Enzyme replacement therapy stabilized white matter lesion progression in Fabry disease.Cerebrovasc Dis. 2014; 38(6):448-56.CD
The central nervous system manifestations in Fabry disease (FD) include progressive white matter lesions (WMLs) and stroke. Due to progressive microvascular involvement, men and women with FD over 35 years of age develop WMLs. Moreover, the prevalence of stroke has been estimated to be 12 times higher in FD compared with the general population. Enzyme replacement therapy (ERT) is available and has shown beneficial effects on renal, cardiac, and peripheral nerve function in FD, but the ERT effect on the progression of WMLs, or the reduction in cerebrovascular events, remains unknown.
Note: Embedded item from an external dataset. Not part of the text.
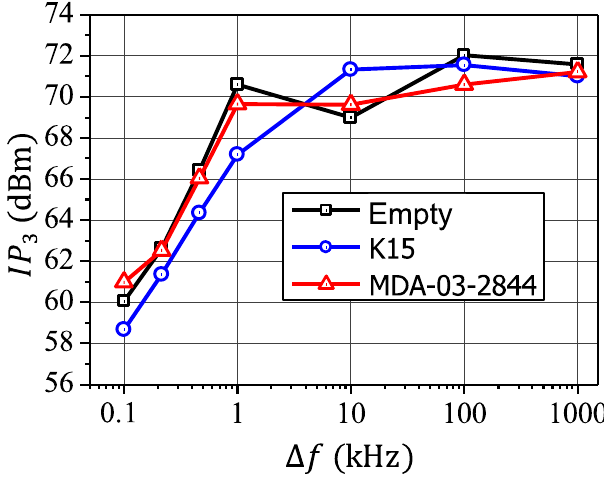
Figure 21. Measured IP 3 versus the frequency di ff erence ∆ f of the two tones at room temperature and maximum input power for three device configurations: empty (air) and filled with K15 and MDA-03-2844 [184–186].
The WML burden and the effect of agalsidase beta 1 mg/kg biweekly on WML progression were assessed longitudinally in a Phase 4 agalsidase-beta placebo-controlled analysis of untreated and treated FD patients with mild-to-moderate renal involvement (serum creatinine measurements of ≥1.2 mg/dl and <3.0 mg/dl). The primary end point was the difference in the number of patients with increased WML burden between the agalsidase beta and placebo groups at the end of treatment. The diameters of the WMLs were determined manually using axial flow-attenuated-inversion-recovery-weighted magnetic resonance imaging (MRI) scans taken at baseline and follow-up.
MRI scans from 41 FD patients (mean age 43.9, age range 20-68, 3 females; n=25 on ERT, n=16 on placebo) were analyzed. WML burden was present in 63% of patients at baseline, increased over a mean of 27 months (range 12-33 months) follow-up, and correlated with left ventricular hypertrophy (LVPW). Patients with previous or recent strokes (n=11, 39-68 years) showed an increase in the number of WMLs (p=0.005). A greater proportion of younger patients (≤50 years) on ERT (n=18) had stable WML burden compared with younger patients in the placebo group (n=13): 44% (8 of 18) versus 31% (4 of 13), p=0.014. The number needed to treat was 8.
This FD patient cohort, with mild-to-moderate renal involvement, had a significant WML burden and high inter-individual variability associated with the degree of LVPW but not the degree of kidney dysfunction. These advanced patients with increased LVPW and stroke evidence may have had a higher cerebrovascular risk. The WML burden in patients on ERT was more likely to remain stable, compared with patients on placebo. Thus, ERT may reduce the progression of vascular disease, even in advanced FD patients, suggesting that early treatment may stabilize WML progression and stroke risk.